LOS ANGELES (Reuters) - Imports at major U.S. container ports are leveling off after retailers’ months-long rush to bring in Chinese merchandise before higher tariffs hit, according to a retail trade report issued on Tuesday.
U.S. ports covered by the National Retail Federation (NRF) and Hackett Associates’ Global Port Tracker handled 1.81 million twenty-foot equivalent units (TEU) in November, the latest available data. That was up 2.5 percent year-over-year but down 11.4 percent from the record of 2.04 million TEU set in October. A TEU is one 20-foot-long cargo container.
The report landed as the United States and China hold talks aimed at ending a bitter trade war that is roiling global financial markets.
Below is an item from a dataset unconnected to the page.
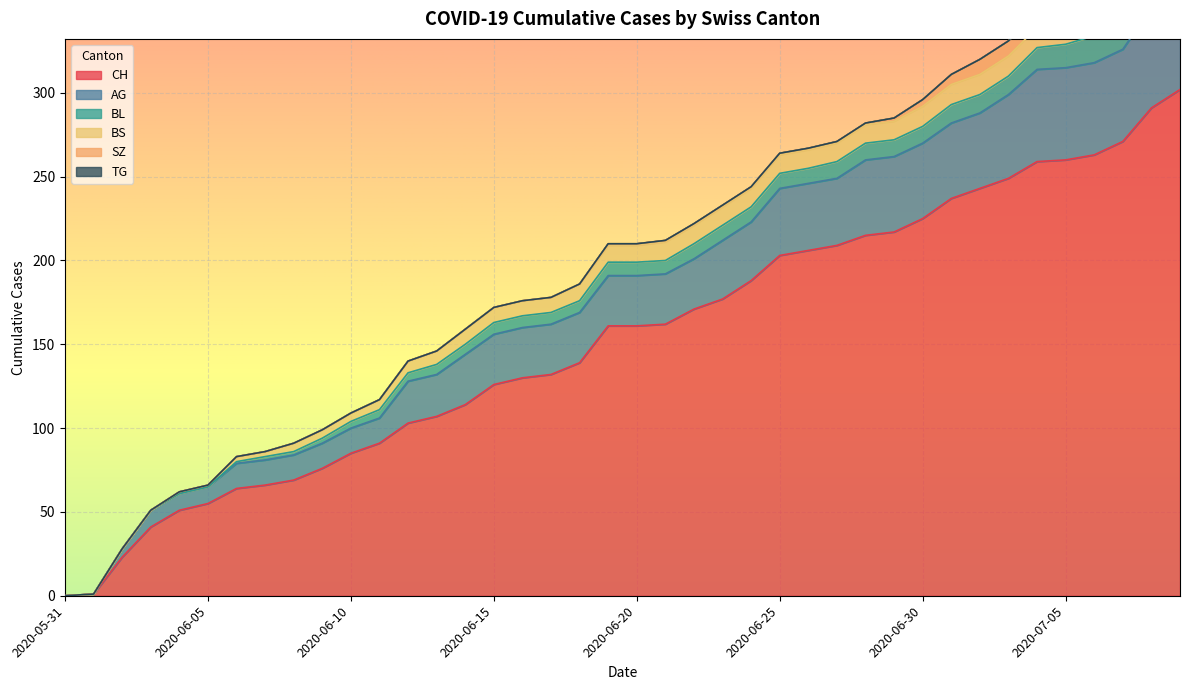

How many intersections are there between BL and BS?

1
U.S. President Donald Trump and Chinese President Xi Jinping agreed in December to a 90-day truce on tariffs.
Warehouses throughout the United States are packed to the rafters with Chinese goods - ranging from air conditioners and microwaves to footwear and furniture.
“There have been record-high levels of imports over the past several months, primarily due to raised inventories ahead of expected tariff increases,” Hackett Associates founder Ben Hackett said.
Apparel sellers were among the retailers who stepped up purchases as tariffs loomed.
The value of China clothing exports to the United States jumped 7.9 percent to $494.83 billion for the January through October period, according to an analysis of customs data from logistics technology firm Descartes Systems Group Inc (DSG.TO).
Top consignees for those Chinese products included JC Penney Purchasing Corp, Forever 21 Logistics LLC, Walmart Stores Inc and Uniqlo USA LLC.
Retailers have “brought in much of their spring merchandise early to protect consumers against higher prices that will eventually come with tariffs,” said Jonathan Gold, NRF’s vice president for supply chain and customs policy.
The Global Port Tracker forecasts that 2018 imports will have risen 5.3 percent to a record 21.6 million TEU before cooling in the early months of the new year, when imports typically soften due to the post-holiday drop in demand and Lunar New Year factory shutdowns in Asia.
The deceleration is expected to continue into 2019 as the standoff between the world’s two largest economies ripples through the global economy. FedEx Corp (FDX.N) slashed its fiscal 2019 forecasts citing a slowdowns in China and Europe, while grains trader Cargill Inc said the trade tensions hit its bottom line.
“We are projecting ... an overall weakness in imports for the first half of the year,” Hackett said.